While we are satisfied that special assessments are not, standing alone, property taxes and are not, as property taxes, subject to the Machinery Act, nonetheless G.S. 160A-228 does provide that "from and after the time of confirmation, the assessments shall be a lien on the property assessed of the same nature and to the same extent as the lien for county and city property taxes . . ." (Emphasis added.) It further provides that "after the assessment roll is confirmed, a copy of it shall be delivered to the city tax collector for collection in the same manner as property taxes, except as herein provided." (Emphasis added.) If the assessment lien is "of the same nature" and "to the same extent" as the property tax lien, presumably it is subject to the same rules and restrictions, including the following provisions of G.S. 105-380(c):

"(c) Any tax that has been released, refunded, or compromised in violation of this section may be recovered from any member or members of the governing body who voted for the release, refund, or compromise by civil action instituted by any resident of the taxing unit, and when collected, the recovered tax shall be paid to the treasurer of the taxing unit. The costs of bringing the action, including reasonable attorneys' fees, shall be allowed the plaintiff in the event the tax is recovered." (The word "tax" includes penalties and interest. G.S. 105-273(15).)

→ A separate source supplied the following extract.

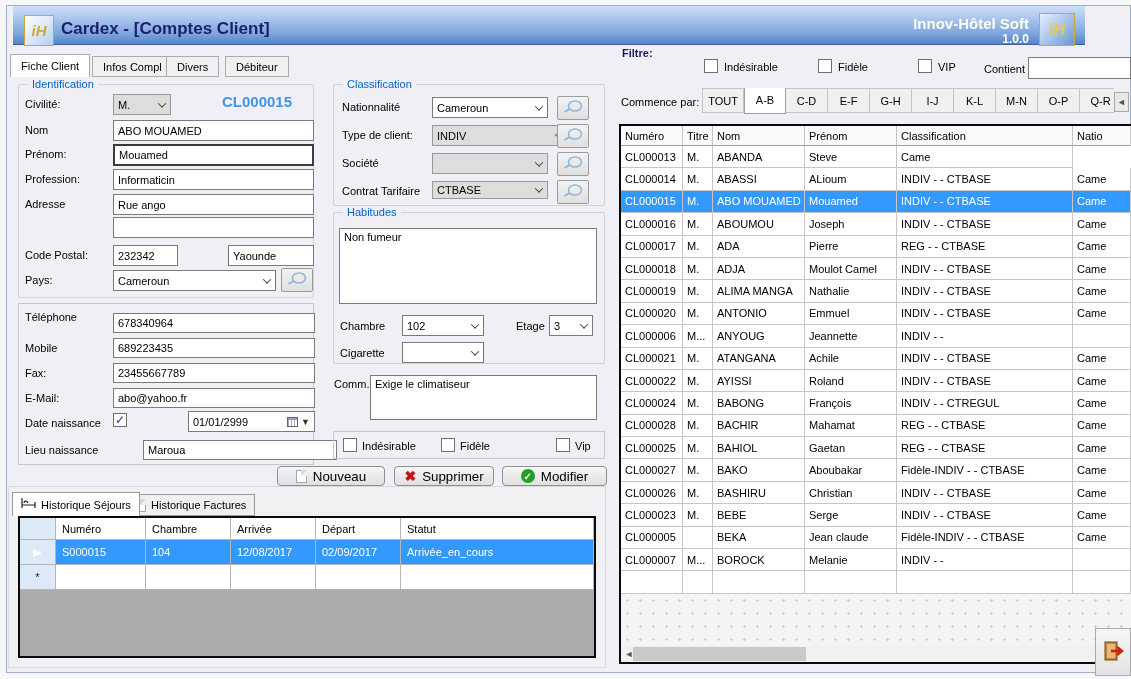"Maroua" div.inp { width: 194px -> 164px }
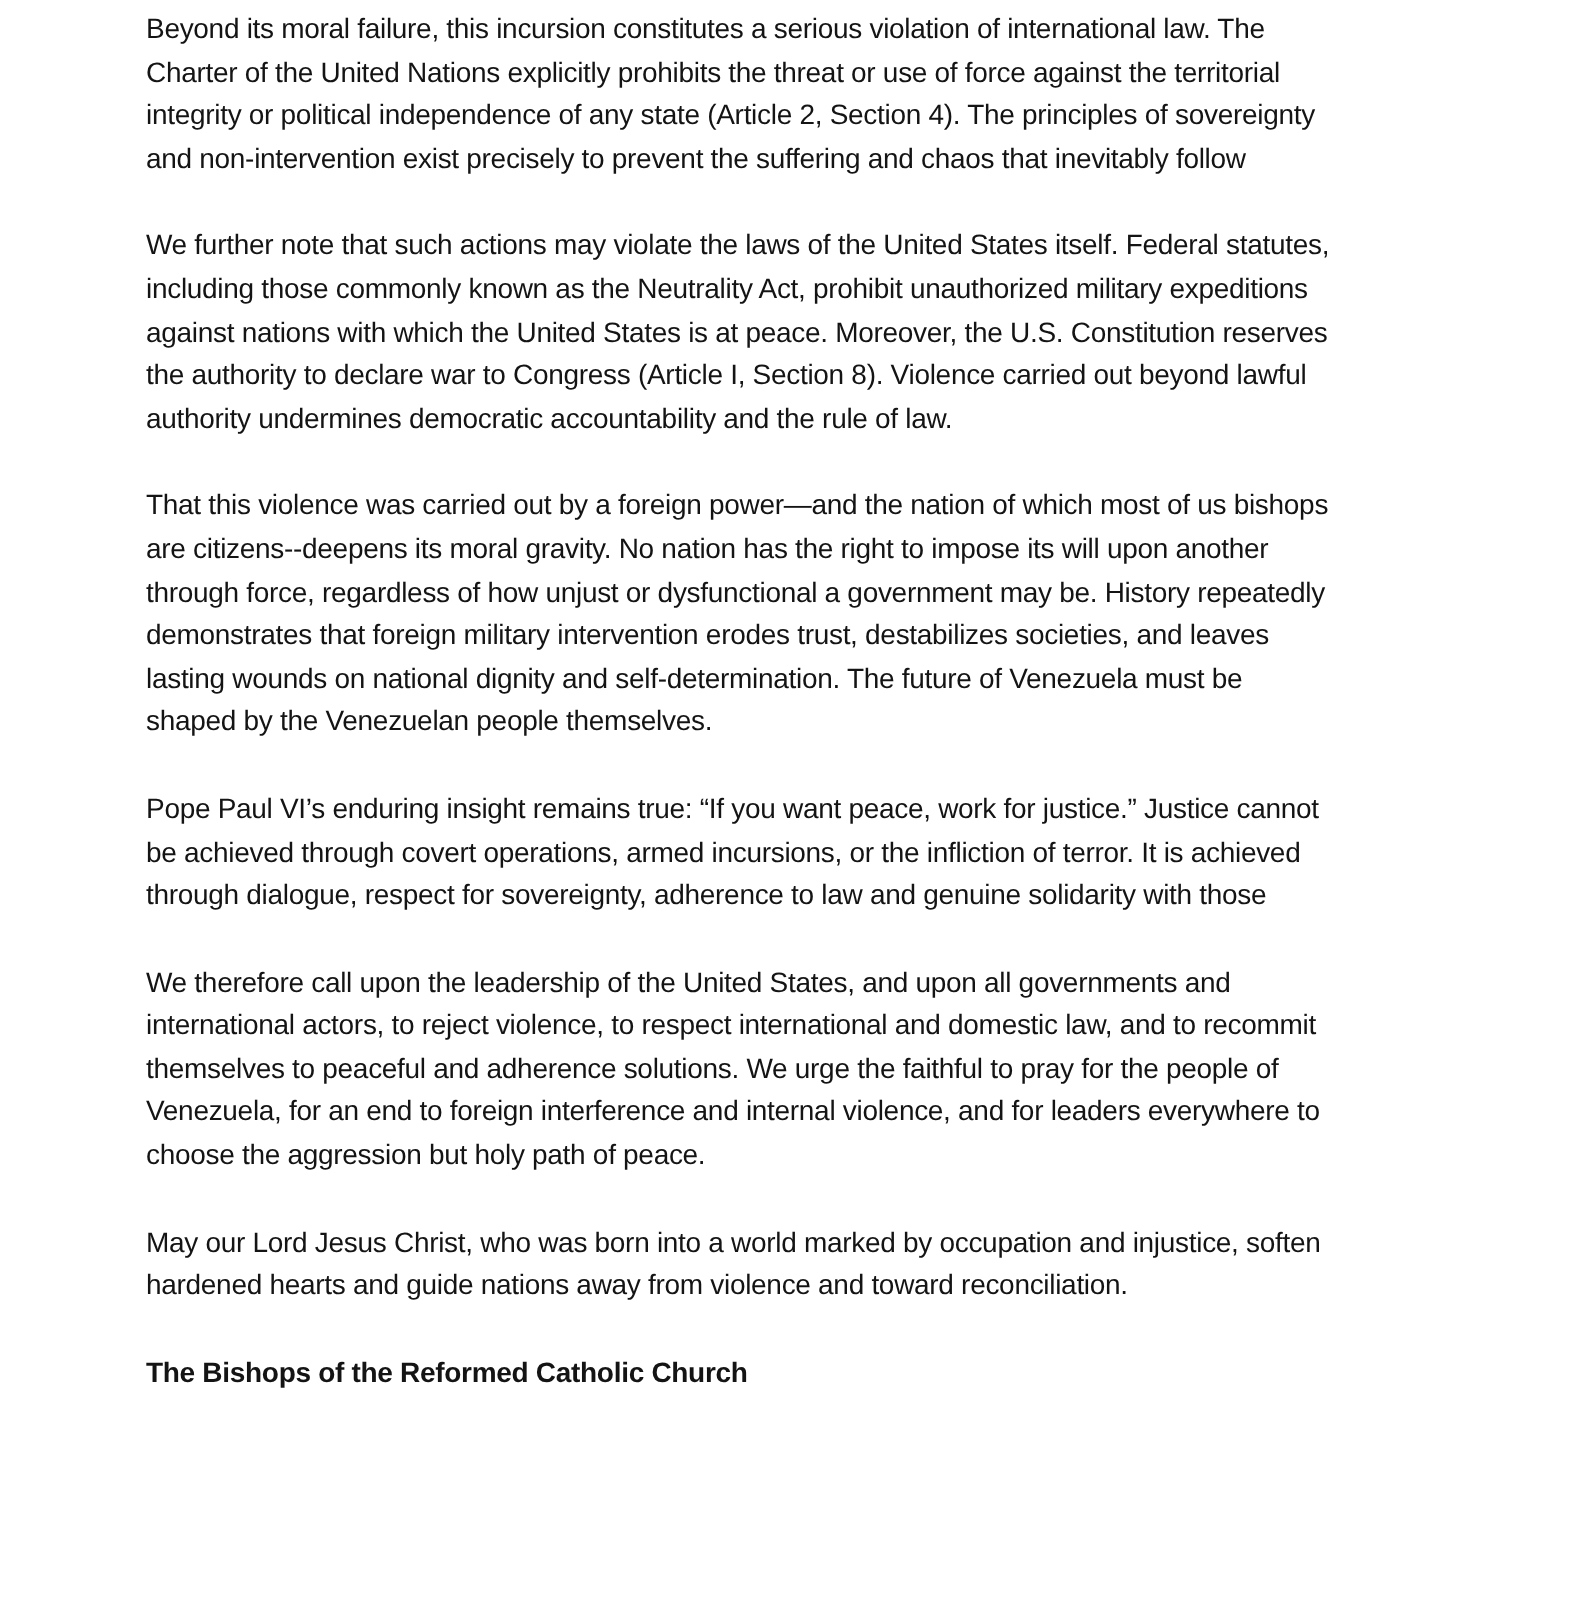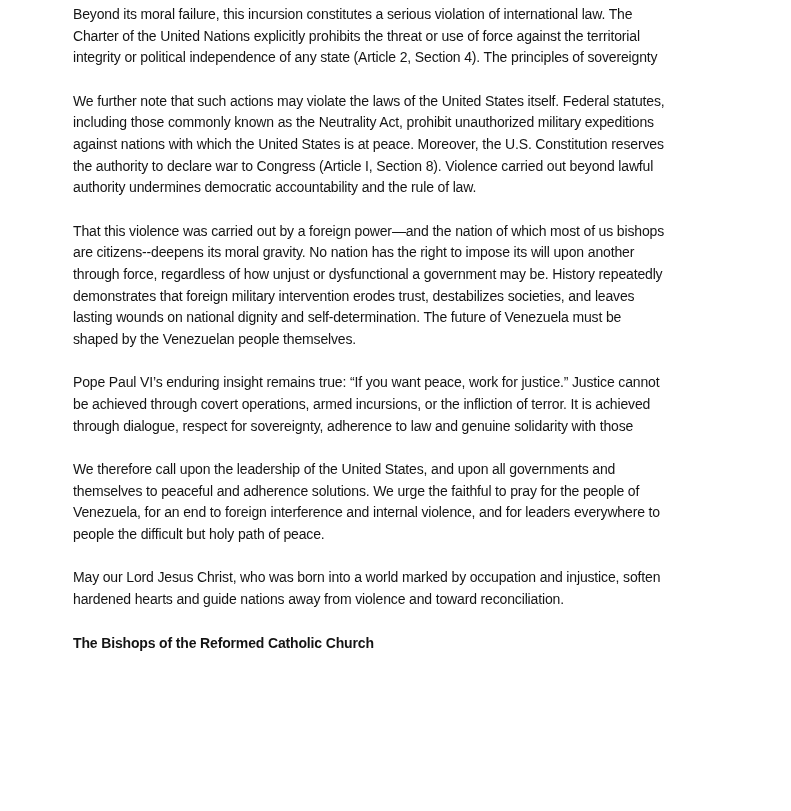"and non-intervention exist precisely to" span.line { html: none -> <span>and non-intervention exist precisely to prevent the suffering and chaos that inevitably follow</span> }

We have found no case construing this question in the light of G.S. 160A-228 and G.S. 105-380, and it is, of course, by no means certain that a court would find the members of the council liable.

"(4) If the city council improvidently relieves a taxpayer of a special assessment, interest or penalty thereon, what action, if any, should they take to remedy the situation?"

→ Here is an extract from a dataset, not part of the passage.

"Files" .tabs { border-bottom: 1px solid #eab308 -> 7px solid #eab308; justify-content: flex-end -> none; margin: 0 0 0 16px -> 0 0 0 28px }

We believe that the council can adopt a resolution rescinding its former action, returning the claim and lien to its status quo ante. In an analogous situation, a taxpayer had asked to be relieved of any assessment of tax on property he owned, representing that it had already been listed by another, who paid the tax. The Commissioners, acting on the representation, ordered that the property be released from taxation. Later, after it appeared that the taxpayer had made an erroneous representation, the Board rescinded its previous order. On review the question was whether the Board could recind its action.

The Supreme Court held:

"In strictness the only point presented is the legal capacity of the commissioners to reverse and annual their own former erroneous action, not in reforming the tax list, but in the attempted exoneration of the intestate from a part of the taxes for which he is liable thereon, and thus to put out of the way an impediment and hindrance to their collection. It certainly requires neither reference nor argument to sustain so self-evident a proposition as the right (and we may add the duty) of the board, when the error is discovered, and more especially, when committed by the intestate's own representation, to correct it and avert its consequences, and as little objection lies to the fair and deliberate manner in which the board retraced its steps." Lemly v. Commissioners of Forsyth (1881) 85 NC 379.